The case against Mr Rollinson was submitted by his solicitor advocate to be one of “great tragedy”. It was submitted that “the reality of the Respondent’s situation is that it will not improve sufficiently that he will be able to have the capacity to safely practice in the future”. The Court stated that Mr Rollinson has suffered: “from an insidious, progressive medical condition which developed slowly over a period of time and produced cognitive impairment which significantly affected his judgment and action and was a primary causative factor in his offending”.
The Court identified the following as important facts of this particular case:
- Mr Rollinson was aware of the Undertaking, Injunction and Further Injunction;
- Mr Rollinson knew of his obligations under the Undertaking, Injunction and Further Injunction;
- Mr Rollinson disobeyed the Court’s injunctions repeatedly, wilfully and over a lengthy period of time.
- Mr Rollinson pleaded guilty to the contempt the subject of the Contempt Proceedings (amount to 16 counts of contempt in total);
- Mr Rollinson committed 12 contraventions of the condition of the suspended term of imprisonment.
In determining whether an order for removal from the roll should be made, the Court identified the relevant question as that set out in Council of the Law Society of NSW v Clarke [2022] NSWCA 57 at [9] per Basten, Macfarlan JJA and Simpson AJA : whether the person “is presently not fit to practise and is likely to be unfit in the indefinite future”?.

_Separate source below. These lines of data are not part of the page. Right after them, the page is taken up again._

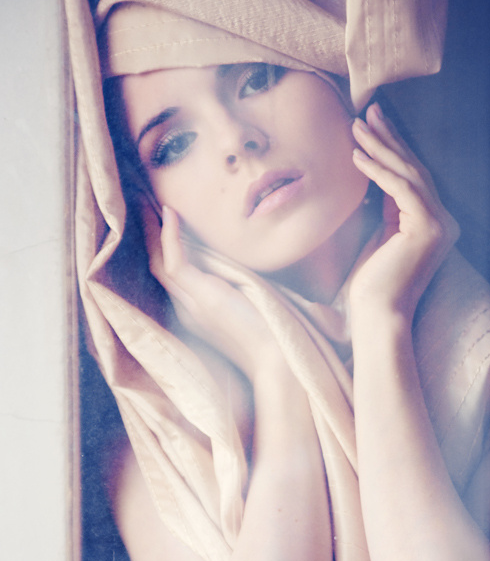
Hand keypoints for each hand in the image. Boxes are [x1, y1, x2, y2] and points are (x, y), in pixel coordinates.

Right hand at [143, 202, 282, 380]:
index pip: (170, 274)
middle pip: (156, 266)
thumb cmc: (271, 334)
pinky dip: (170, 236)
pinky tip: (170, 213)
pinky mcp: (202, 299)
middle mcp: (186, 309)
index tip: (161, 218)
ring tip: (144, 201)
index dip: (162, 246)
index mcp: (196, 312)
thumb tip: (235, 262)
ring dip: (151, 230)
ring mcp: (191, 305)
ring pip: (159, 263)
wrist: (278, 359)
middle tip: (140, 203)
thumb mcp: (249, 304)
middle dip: (148, 235)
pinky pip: (175, 263)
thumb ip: (236, 287)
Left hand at [349, 103, 458, 322]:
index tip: (372, 126)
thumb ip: (385, 206)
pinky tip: (357, 156)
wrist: (378, 314)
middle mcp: (444, 220)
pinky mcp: (428, 227)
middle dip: (390, 139)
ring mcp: (440, 224)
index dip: (393, 149)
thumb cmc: (371, 283)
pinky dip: (378, 171)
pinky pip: (401, 189)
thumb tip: (375, 173)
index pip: (412, 178)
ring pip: (409, 174)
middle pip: (414, 169)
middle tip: (369, 112)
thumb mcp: (379, 234)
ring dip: (381, 148)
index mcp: (433, 223)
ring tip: (357, 126)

The Court determined that Mr Rollinson’s conduct described in (3) above demonstrated that he lacked one of the “essential requirements for being a fit and proper person to be a legal practitioner”, namely “preparedness to comply with the law”.[2] The Court referred to the well-established principles in Council of the Law Society of NSW v Green [2022] NSWCA 257 at [58] per Ward P, Kirk JA and Griffiths AJA reflecting the purpose of disciplinary proceedings, namely the protection of the public and its confidence in the legal profession. The Court also referred to the following statement in APLA Ltd v Legal Services Commissioner (NSW) (2005) 224 CLR 322at [21] per Gleeson CJ and Heydon J: “[t]he Supreme Court holds out those whose names are on its roll of practitioners as fit and proper persons to be entrusted with the duties and responsibilities of a legal practitioner”.
The circumstances of this case were distinguished from those instances where there is no need for a retired practitioner who may have ‘lost his or her faculties’ to be struck from the role because they do not intend to practice or take advantage of their standing by reason of their admission.
[1] Council of the NSW Bar Association v Rollinson [2022] NSWSC 407, [17].
[2] Citing Council of the New South Wales Bar Association v Siggins [2021] NSWCA 40 at [181] per Payne and McCallum JJA and Beech-Jones J.